» PROBLEM
Identify every line in the entries below that contains the word "maximum", and copy each of those lines in full.

» GIVEN RECORDS

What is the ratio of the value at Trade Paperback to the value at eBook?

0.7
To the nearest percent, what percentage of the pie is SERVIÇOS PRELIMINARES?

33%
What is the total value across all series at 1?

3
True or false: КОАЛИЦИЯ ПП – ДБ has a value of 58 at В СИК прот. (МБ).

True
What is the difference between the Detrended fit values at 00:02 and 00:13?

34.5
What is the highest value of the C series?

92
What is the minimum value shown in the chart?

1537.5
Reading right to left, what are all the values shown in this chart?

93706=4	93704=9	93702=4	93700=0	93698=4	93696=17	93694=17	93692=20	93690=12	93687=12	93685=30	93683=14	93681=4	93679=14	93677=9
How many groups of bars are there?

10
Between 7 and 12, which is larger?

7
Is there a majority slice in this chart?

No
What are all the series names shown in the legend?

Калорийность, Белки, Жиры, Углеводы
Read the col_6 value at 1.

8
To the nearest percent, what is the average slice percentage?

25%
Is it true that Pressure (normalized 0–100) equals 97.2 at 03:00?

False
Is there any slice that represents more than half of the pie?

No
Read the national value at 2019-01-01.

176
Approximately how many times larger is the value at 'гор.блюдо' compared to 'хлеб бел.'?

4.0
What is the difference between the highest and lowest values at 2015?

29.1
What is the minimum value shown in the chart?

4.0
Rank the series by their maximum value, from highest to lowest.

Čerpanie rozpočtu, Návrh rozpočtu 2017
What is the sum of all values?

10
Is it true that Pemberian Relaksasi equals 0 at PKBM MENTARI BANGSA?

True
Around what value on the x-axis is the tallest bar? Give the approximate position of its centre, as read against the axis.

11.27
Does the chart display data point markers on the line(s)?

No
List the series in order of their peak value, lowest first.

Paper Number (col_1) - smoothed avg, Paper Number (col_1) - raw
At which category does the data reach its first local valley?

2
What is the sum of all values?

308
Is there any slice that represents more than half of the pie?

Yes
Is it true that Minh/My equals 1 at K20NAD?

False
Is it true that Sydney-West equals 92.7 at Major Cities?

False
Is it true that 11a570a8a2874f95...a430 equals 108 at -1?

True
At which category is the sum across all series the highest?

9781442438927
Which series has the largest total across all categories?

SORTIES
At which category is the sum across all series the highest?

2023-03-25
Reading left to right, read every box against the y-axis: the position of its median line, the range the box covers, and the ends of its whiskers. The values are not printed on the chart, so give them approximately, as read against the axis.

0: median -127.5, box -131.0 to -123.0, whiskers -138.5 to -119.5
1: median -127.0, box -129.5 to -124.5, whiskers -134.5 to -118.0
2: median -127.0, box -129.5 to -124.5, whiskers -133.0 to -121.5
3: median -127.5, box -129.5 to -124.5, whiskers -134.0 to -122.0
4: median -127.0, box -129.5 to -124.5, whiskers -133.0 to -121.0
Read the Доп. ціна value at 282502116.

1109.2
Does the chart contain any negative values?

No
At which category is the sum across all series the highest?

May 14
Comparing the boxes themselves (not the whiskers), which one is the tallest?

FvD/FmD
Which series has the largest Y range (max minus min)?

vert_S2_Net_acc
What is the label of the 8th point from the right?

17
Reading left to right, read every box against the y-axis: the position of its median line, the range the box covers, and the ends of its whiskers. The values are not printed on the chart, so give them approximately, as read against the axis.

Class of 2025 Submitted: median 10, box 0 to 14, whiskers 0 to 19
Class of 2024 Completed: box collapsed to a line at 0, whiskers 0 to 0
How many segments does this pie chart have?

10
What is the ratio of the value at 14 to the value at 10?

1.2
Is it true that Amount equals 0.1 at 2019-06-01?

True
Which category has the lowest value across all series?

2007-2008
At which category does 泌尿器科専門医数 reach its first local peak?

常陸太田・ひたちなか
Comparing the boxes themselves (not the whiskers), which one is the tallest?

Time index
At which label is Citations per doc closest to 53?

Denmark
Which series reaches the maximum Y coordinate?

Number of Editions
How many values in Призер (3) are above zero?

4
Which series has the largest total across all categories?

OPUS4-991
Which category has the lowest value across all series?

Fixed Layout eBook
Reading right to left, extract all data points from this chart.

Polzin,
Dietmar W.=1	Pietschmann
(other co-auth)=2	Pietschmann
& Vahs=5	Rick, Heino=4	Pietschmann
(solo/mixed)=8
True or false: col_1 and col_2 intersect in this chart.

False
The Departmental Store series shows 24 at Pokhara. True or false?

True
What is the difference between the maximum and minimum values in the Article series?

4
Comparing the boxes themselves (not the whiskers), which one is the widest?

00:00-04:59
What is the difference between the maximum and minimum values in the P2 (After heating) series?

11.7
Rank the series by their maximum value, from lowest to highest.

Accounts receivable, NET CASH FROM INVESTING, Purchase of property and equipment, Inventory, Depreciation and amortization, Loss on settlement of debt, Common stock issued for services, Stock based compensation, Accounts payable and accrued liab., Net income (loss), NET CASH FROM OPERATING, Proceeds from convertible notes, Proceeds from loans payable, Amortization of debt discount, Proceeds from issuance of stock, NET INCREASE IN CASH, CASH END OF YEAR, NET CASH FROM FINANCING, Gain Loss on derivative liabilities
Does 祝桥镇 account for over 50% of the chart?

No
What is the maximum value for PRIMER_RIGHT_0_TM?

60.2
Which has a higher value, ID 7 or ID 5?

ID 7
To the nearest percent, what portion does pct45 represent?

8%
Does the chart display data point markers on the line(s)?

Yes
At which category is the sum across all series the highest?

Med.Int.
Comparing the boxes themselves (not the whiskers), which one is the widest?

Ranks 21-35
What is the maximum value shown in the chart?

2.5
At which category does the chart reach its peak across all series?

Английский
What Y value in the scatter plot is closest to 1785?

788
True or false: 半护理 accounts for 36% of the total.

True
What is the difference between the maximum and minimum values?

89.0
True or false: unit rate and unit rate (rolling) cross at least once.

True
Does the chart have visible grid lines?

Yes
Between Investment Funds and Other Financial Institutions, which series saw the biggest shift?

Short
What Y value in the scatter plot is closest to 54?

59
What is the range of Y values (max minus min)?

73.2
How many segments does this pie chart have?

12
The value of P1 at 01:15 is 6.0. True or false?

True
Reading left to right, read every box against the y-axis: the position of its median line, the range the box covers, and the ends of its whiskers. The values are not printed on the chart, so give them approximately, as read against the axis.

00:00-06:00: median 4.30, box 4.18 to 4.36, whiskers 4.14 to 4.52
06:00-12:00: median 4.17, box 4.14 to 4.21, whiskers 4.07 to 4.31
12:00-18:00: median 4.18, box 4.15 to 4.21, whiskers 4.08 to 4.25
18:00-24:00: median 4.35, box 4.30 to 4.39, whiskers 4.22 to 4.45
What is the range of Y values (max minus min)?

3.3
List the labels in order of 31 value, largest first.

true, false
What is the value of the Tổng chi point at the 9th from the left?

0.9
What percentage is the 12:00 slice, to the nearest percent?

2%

» THE ANSWER
Rank the series by their maximum value, from highest to lowest.
Which series reaches the maximum Y coordinate?
What is the difference between the maximum and minimum values in the Article series?
What is the difference between the maximum and minimum values in the P2 (After heating) series?
Rank the series by their maximum value, from lowest to highest.
What is the maximum value for PRIMER_RIGHT_0_TM?
What is the maximum value shown in the chart?
What is the difference between the maximum and minimum values?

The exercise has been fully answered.